La perdita della casa, uno stato di abbandono in essere o crescente lungo la narrazione, la morte come elemento di passaggio, un cambiamento di stato accolto spesso più con stupore che con dolore. E poi come punto di volta l’imprevisto che prende forma quando ogni cosa è data – anche nella profonda ironica malinconia che attraversa tutto i racconti –, capovolgendo i riferimenti e lo spazio che fino a prima era considerato solido e inattaccabile.
Magda era sicura che in Germania, affidato alla zia e ai vari parenti che vivevano lì, Ephram si sarebbe dimenticato del fuoco, e che comunque qualcuno l’avrebbe curato. Non era il diavolo, Ephram, ma in certi momenti, quando nessuno riusciva più a fermarlo e i suoi occhi diventavano vuoti, quasi bianchi, sembrava ospitarlo.
La scrittura di Letizia Muratori riprende sempre in se stessa la medesima struttura del racconto, una lingua piana diretta che però ad un certo punto si increspa generando l’imprevisto stesso del racconto – come se fosse messo in mostra prima ancora che dal senso delle sue parole dalla loro forma. Lo stesso avviene aprendo i racconti come mappe: si può notare infatti come siano capaci di raccontare con estrema raffinatezza di linguaggio molto più di quello che viene detto perché, come poche (e pochi) in Italia, Letizia Muratori sa con assoluta precisione come dire le cose dando loro corpo vivo.
Spifferi è mosso da due elementi a tratti contrastanti, il caos che sottende la narrazione di storie per certi versi malinconiche, se non decadenti, e l’ironia che da un lato calmiera il rischio che tutto prenda fuoco da un momento all’altro, ridefinendosi sotto forma di tragedia o di epica, stendendo infine una specie di allegria perturbante a tutta la narrazione.
Mi spiaceva dirglielo, ma non emanava un buon odore. Come tutte le persone molto magra risultava sempre pulito, in ordine, ma l’assenza di sapone alla lunga inquina anche gli scheletri.

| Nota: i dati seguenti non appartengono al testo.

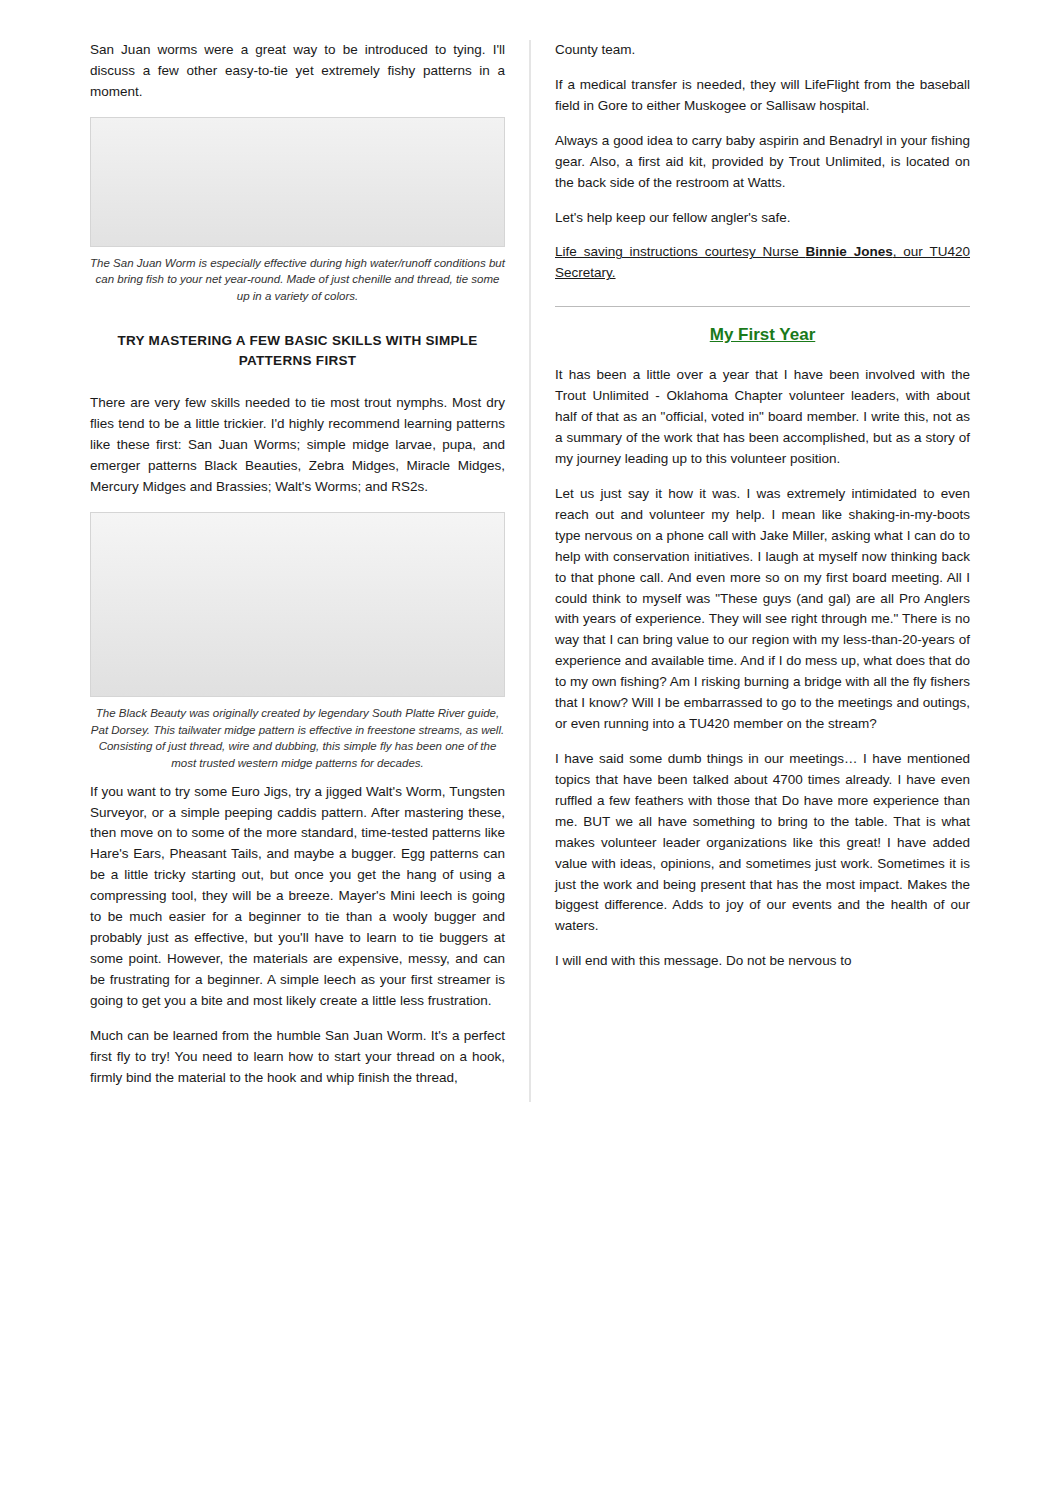San Juan worms were a great way to be introduced to tying. I'll discuss a few other easy-to-tie yet extremely fishy patterns in a moment.
The San Juan Worm is especially effective during high water/runoff conditions but can bring fish to your net year-round. Made of just chenille and thread, tie some up in a variety of colors.
TRY MASTERING A FEW BASIC SKILLS WITH SIMPLE PATTERNS FIRST
There are very few skills needed to tie most trout nymphs. Most dry flies tend to be a little trickier. I'd highly recommend learning patterns like these first: San Juan Worms; simple midge larvae, pupa, and emerger patterns Black Beauties, Zebra Midges, Miracle Midges, Mercury Midges and Brassies; Walt's Worms; and RS2s.
The Black Beauty was originally created by legendary South Platte River guide, Pat Dorsey. This tailwater midge pattern is effective in freestone streams, as well. Consisting of just thread, wire and dubbing, this simple fly has been one of the most trusted western midge patterns for decades.
If you want to try some Euro Jigs, try a jigged Walt's Worm, Tungsten Surveyor, or a simple peeping caddis pattern. After mastering these, then move on to some of the more standard, time-tested patterns like Hare's Ears, Pheasant Tails, and maybe a bugger. Egg patterns can be a little tricky starting out, but once you get the hang of using a compressing tool, they will be a breeze. Mayer's Mini leech is going to be much easier for a beginner to tie than a wooly bugger and probably just as effective, but you'll have to learn to tie buggers at some point. However, the materials are expensive, messy, and can be frustrating for a beginner. A simple leech as your first streamer is going to get you a bite and most likely create a little less frustration.
Much can be learned from the humble San Juan Worm. It's a perfect first fly to try! You need to learn how to start your thread on a hook, firmly bind the material to the hook and whip finish the thread,
County team.
If a medical transfer is needed, they will LifeFlight from the baseball field in Gore to either Muskogee or Sallisaw hospital.
Always a good idea to carry baby aspirin and Benadryl in your fishing gear. Also, a first aid kit, provided by Trout Unlimited, is located on the back side of the restroom at Watts.
Let's help keep our fellow angler's safe.
Life saving instructions courtesy Nurse Binnie Jones, our TU420 Secretary.
My First Year
It has been a little over a year that I have been involved with the Trout Unlimited - Oklahoma Chapter volunteer leaders, with about half of that as an "official, voted in" board member. I write this, not as a summary of the work that has been accomplished, but as a story of my journey leading up to this volunteer position.
Let us just say it how it was. I was extremely intimidated to even reach out and volunteer my help. I mean like shaking-in-my-boots type nervous on a phone call with Jake Miller, asking what I can do to help with conservation initiatives. I laugh at myself now thinking back to that phone call. And even more so on my first board meeting. All I could think to myself was "These guys (and gal) are all Pro Anglers with years of experience. They will see right through me." There is no way that I can bring value to our region with my less-than-20-years of experience and available time. And if I do mess up, what does that do to my own fishing? Am I risking burning a bridge with all the fly fishers that I know? Will I be embarrassed to go to the meetings and outings, or even running into a TU420 member on the stream?
I have said some dumb things in our meetings… I have mentioned topics that have been talked about 4700 times already. I have even ruffled a few feathers with those that Do have more experience than me. BUT we all have something to bring to the table. That is what makes volunteer leader organizations like this great! I have added value with ideas, opinions, and sometimes just work. Sometimes it is just the work and being present that has the most impact. Makes the biggest difference. Adds to joy of our events and the health of our waters.
I will end with this message. Do not be nervous to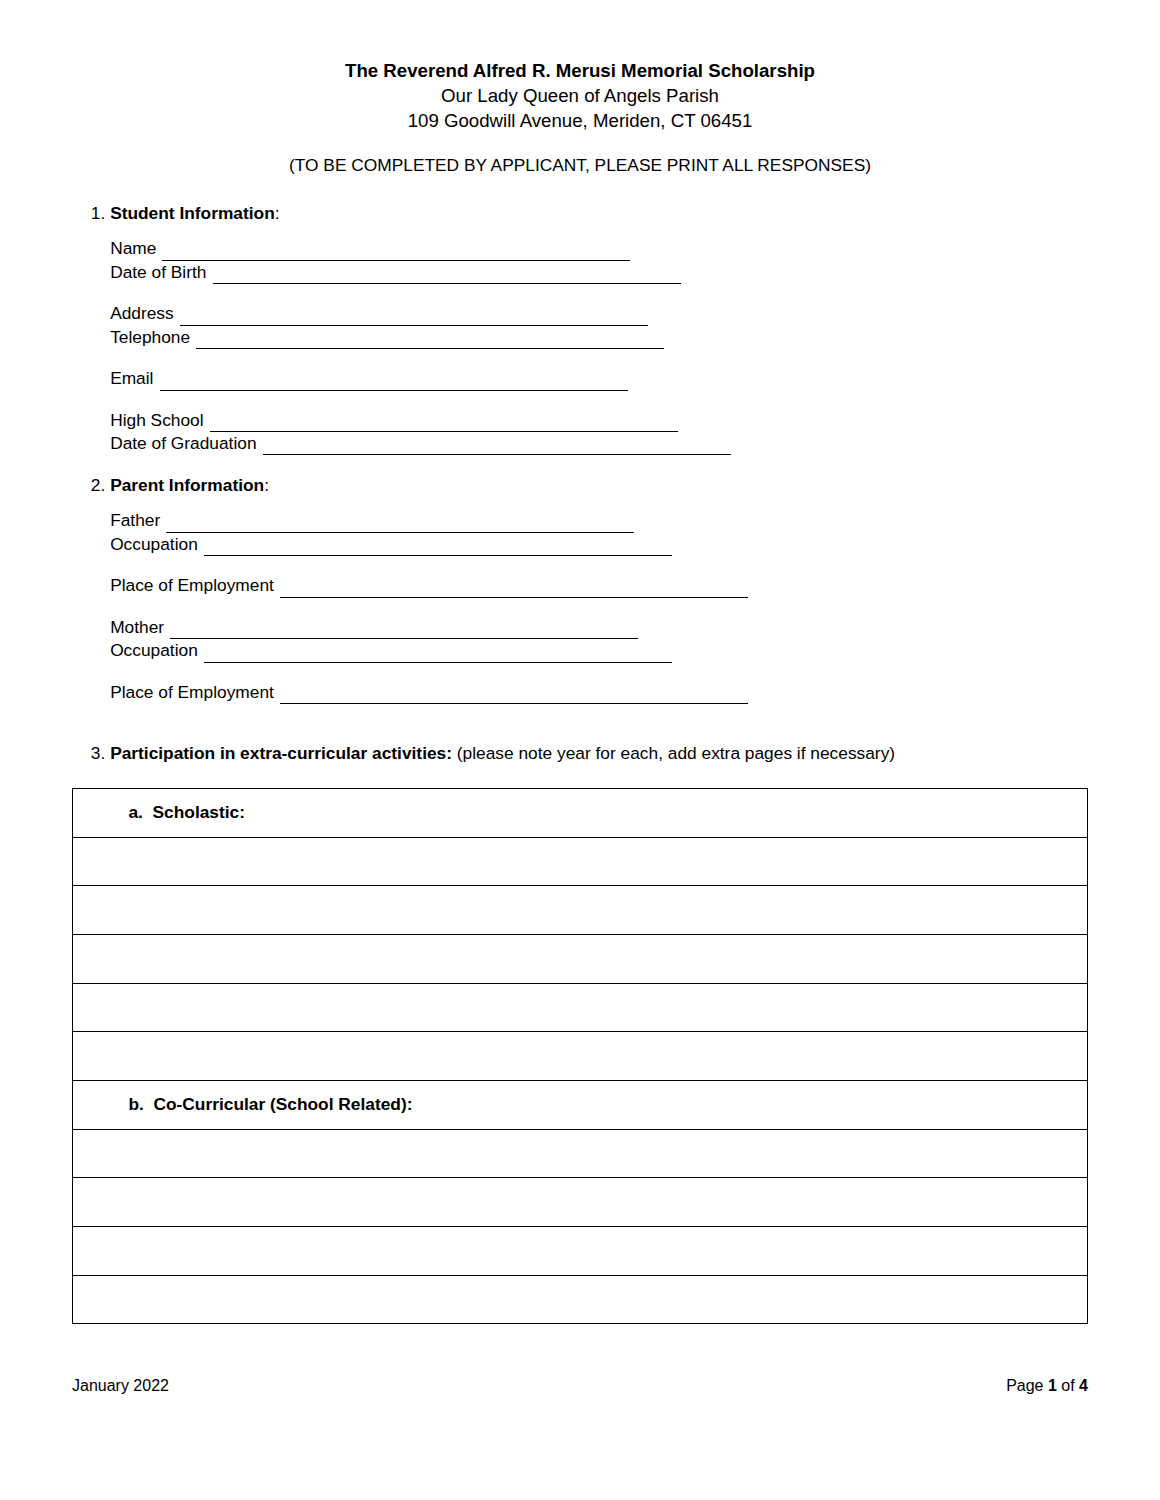The Reverend Alfred R. Merusi Memorial Scholarship
Our Lady Queen of Angels Parish
109 Goodwill Avenue, Meriden, CT 06451
(TO BE COMPLETED BY APPLICANT, PLEASE PRINT ALL RESPONSES)
Student Information:
Name
Date of Birth
Address
Telephone
Email
High School
Date of Graduation
Parent Information:
Father
Occupation
Place of Employment
Mother
Occupation
Place of Employment
Participation in extra-curricular activities: (please note year for each, add extra pages if necessary)
| a. Scholastic: |
| b. Co-Curricular (School Related): |
January 2022
Page 1 of 4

Sei racconti, sei movimenti attorno alle ossessioni contemporanee, la morte, il tempo, la solitudine, l’ecologia, il sesso, le migrazioni, la metropoli, la casa. Tutti temi forti, sostanzialmente ovvi, eppure come mostra Letizia Muratori possibili di essere raccontati nuovamente, un’altra volta e un’altra volta ancora, ma sempre in maniera diversa e viva. Sei racconti che a tratti sembrano sei ripetizioni musicali, un libro che fa così della sua compattezza un’inesauribile lettura e rilettura, un testo che si avvicina da un lato alle narrazioni autobiografiche oggi molto di moda, ma senza prenderne la pesantezza emotiva e dall’altro riscoprendo in parte le mitologie brevi dei racconti, la bellezza della loro instancabile rapidità.